I glance around and lower my voice to a whisper. “But isn’t everyone… well, you know…Republican?”
Dexter started to laugh. “Deb! Donna! Come out here and get a load of this!”
The two women came out of the kitchen. He told them what I had said, and I was thoroughly embarrassed by that time. They all started laughing hysterically. Deb took a moment to tell me, “Don’t you know that Obama won Indiana in 2008? The misconceptions that some people have…” She then started laughing again.

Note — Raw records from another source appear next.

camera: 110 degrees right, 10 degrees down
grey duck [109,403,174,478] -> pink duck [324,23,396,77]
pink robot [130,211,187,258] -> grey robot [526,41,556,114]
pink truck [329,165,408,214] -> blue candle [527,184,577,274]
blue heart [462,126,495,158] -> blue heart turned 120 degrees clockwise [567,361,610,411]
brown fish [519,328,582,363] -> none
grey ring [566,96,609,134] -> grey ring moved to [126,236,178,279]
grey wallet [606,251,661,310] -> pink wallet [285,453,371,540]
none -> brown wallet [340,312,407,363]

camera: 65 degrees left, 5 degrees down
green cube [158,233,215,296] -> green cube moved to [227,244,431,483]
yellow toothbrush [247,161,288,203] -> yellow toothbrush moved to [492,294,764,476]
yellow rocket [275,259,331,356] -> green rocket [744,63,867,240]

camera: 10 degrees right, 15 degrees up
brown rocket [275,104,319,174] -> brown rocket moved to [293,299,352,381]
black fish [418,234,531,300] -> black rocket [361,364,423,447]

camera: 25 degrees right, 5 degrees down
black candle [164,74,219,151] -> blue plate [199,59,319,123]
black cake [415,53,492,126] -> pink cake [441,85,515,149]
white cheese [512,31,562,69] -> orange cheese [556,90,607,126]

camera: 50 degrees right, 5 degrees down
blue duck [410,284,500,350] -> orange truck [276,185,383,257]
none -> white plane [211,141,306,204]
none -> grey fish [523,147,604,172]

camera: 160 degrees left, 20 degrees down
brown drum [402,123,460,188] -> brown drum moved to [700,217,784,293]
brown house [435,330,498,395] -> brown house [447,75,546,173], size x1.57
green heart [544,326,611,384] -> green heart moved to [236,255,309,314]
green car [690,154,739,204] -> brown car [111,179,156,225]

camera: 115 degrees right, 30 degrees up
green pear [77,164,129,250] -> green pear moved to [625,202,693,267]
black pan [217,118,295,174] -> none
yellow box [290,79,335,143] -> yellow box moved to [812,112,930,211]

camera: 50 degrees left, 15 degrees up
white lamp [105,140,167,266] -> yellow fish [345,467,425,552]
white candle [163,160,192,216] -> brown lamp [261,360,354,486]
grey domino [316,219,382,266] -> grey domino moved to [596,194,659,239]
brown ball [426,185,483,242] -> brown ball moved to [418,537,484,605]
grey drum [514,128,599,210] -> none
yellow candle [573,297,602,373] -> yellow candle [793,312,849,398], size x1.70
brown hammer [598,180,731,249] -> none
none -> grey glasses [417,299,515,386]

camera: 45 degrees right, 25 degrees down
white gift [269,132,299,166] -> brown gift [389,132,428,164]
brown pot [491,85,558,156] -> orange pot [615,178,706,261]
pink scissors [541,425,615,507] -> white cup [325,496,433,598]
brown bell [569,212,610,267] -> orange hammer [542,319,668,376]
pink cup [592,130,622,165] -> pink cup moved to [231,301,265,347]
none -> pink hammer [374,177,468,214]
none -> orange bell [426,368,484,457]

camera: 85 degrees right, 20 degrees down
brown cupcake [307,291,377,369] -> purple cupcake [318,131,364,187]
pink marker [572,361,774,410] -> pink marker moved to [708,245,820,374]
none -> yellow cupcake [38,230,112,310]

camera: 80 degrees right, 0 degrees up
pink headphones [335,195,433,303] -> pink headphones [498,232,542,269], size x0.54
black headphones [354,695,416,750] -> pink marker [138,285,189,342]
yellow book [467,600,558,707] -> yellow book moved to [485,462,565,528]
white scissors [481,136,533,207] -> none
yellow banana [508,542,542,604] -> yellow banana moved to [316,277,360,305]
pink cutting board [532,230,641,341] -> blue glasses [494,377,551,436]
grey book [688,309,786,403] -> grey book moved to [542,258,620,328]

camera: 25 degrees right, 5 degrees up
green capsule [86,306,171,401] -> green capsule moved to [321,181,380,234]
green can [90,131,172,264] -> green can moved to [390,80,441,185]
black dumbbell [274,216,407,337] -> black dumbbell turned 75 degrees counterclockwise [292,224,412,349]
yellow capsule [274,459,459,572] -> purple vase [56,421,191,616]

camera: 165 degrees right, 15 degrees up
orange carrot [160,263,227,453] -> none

We conversed some more, and I finished my meal. Donna directed me to the nearest motel, which was a very nice, very clean Holiday Inn. Another surprise. I had been expecting something much worse. I slept there for a night and drove back home the next day, all the while thinking about how different Indiana was, compared to what I was expecting. So, maybe they do own cows… but almost everything else was different. The people there aren’t all gun-crazed corn farmers. They’re actually really nice. In fact, I only saw one cornfield the whole time. And Dexter Steel really did seem happy there, even though it must have been a huge change from his rich-and-famous days.
I’m back in New York now, and of course I still like it here. But ever since my trip, I’ve kept in touch with the people of Pendleton. I even sent Grandma out to meet Dexter Steel. She hasn’t washed the hand he shook since. And I even still read the Pendleton Gazette online. It’s always nice to check up on how the girls’ cheerleading team is doing. This year they’re going to make it to the state championship for sure.